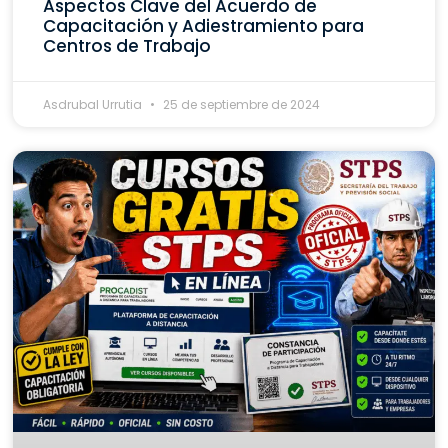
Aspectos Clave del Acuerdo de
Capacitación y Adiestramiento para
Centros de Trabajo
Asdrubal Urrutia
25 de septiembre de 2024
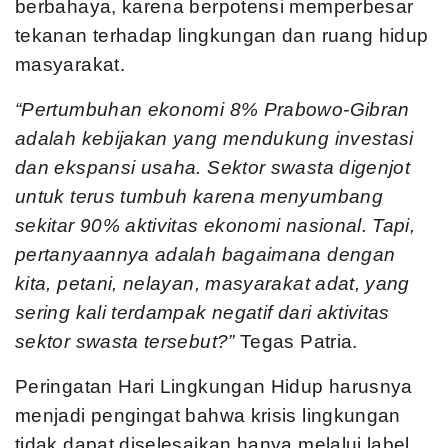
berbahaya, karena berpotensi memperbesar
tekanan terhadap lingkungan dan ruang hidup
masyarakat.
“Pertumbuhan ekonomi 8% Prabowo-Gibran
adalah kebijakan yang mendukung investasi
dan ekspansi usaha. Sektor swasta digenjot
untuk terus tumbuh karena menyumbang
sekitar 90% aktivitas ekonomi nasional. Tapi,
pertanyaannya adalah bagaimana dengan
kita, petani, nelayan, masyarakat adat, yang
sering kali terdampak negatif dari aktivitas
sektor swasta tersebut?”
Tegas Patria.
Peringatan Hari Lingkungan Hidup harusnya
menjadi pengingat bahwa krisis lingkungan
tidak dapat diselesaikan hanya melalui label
##############################
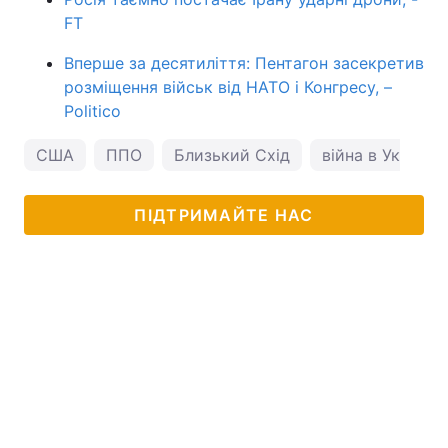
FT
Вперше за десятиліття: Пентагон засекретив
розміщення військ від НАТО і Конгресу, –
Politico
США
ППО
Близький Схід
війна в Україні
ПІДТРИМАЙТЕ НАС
##############################
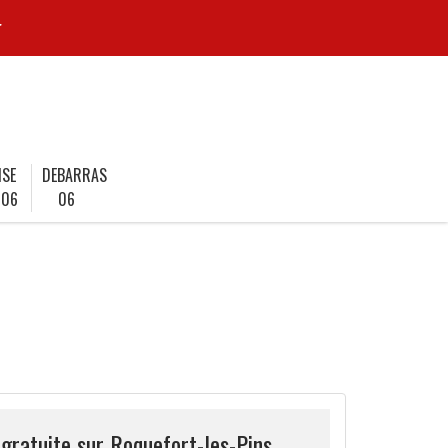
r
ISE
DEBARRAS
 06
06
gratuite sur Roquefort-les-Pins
##############################
EXERCISE: In the entries above, find the line that contains "Aspectos Clave del Acuerdo de" and the line that contains "tidak dapat diselesaikan hanya melalui label". Reproduce exactly those two lines and every line between them, but not the pictures.

SOLUTION FOR THIS EXERCISE:
Aspectos Clave del Acuerdo de
Capacitación y Adiestramiento para
Centros de Trabajo
Asdrubal Urrutia
25 de septiembre de 2024
berbahaya, karena berpotensi memperbesar
tekanan terhadap lingkungan dan ruang hidup
masyarakat.
“Pertumbuhan ekonomi 8% Prabowo-Gibran
adalah kebijakan yang mendukung investasi
dan ekspansi usaha. Sektor swasta digenjot
untuk terus tumbuh karena menyumbang
sekitar 90% aktivitas ekonomi nasional. Tapi,
pertanyaannya adalah bagaimana dengan
kita, petani, nelayan, masyarakat adat, yang
sering kali terdampak negatif dari aktivitas
sektor swasta tersebut?”
Tegas Patria.
Peringatan Hari Lingkungan Hidup harusnya
menjadi pengingat bahwa krisis lingkungan
tidak dapat diselesaikan hanya melalui label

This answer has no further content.